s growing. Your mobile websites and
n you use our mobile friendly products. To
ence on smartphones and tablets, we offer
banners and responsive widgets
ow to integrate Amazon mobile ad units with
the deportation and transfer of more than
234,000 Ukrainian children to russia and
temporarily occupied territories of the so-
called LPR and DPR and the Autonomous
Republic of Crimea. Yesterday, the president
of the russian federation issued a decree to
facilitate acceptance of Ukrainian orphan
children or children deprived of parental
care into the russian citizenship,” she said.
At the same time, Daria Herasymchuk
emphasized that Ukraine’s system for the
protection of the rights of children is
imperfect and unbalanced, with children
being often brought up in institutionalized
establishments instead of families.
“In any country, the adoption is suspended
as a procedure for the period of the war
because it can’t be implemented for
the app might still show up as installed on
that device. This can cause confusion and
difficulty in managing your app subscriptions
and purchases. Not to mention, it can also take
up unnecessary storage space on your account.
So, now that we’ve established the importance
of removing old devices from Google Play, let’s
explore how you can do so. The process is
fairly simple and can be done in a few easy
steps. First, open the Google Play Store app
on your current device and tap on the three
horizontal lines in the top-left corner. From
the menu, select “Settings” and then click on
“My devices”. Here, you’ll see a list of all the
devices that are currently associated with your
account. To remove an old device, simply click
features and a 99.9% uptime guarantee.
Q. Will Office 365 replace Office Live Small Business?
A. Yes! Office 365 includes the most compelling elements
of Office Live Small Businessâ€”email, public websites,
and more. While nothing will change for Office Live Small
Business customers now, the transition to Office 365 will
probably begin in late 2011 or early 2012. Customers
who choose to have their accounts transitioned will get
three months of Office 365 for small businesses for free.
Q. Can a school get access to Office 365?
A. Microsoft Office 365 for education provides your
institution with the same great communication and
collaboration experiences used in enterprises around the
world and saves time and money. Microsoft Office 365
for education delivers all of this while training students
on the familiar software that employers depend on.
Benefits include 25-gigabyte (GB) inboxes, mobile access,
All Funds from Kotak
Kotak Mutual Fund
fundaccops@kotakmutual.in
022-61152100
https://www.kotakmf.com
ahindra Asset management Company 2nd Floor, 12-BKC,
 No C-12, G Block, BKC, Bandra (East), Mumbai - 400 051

*-*-*

● What needs to be done: In the entries above, please find the line with "temporarily occupied territories" and the line with "explore how you can do so. The process is", then write out exactly those two lines and every line between them, and nothing more.

● Result for this exercise:
temporarily occupied territories of the so-
called LPR and DPR and the Autonomous
Republic of Crimea. Yesterday, the president
of the russian federation issued a decree to
facilitate acceptance of Ukrainian orphan
children or children deprived of parental
care into the russian citizenship,” she said.
At the same time, Daria Herasymchuk
emphasized that Ukraine’s system for the
protection of the rights of children is
imperfect and unbalanced, with children
being often brought up in institutionalized
establishments instead of families.
“In any country, the adoption is suspended
as a procedure for the period of the war
because it can’t be implemented for
the app might still show up as installed on
that device. This can cause confusion and
difficulty in managing your app subscriptions
and purchases. Not to mention, it can also take
up unnecessary storage space on your account.
So, now that we’ve established the importance
of removing old devices from Google Play, let’s
explore how you can do so. The process is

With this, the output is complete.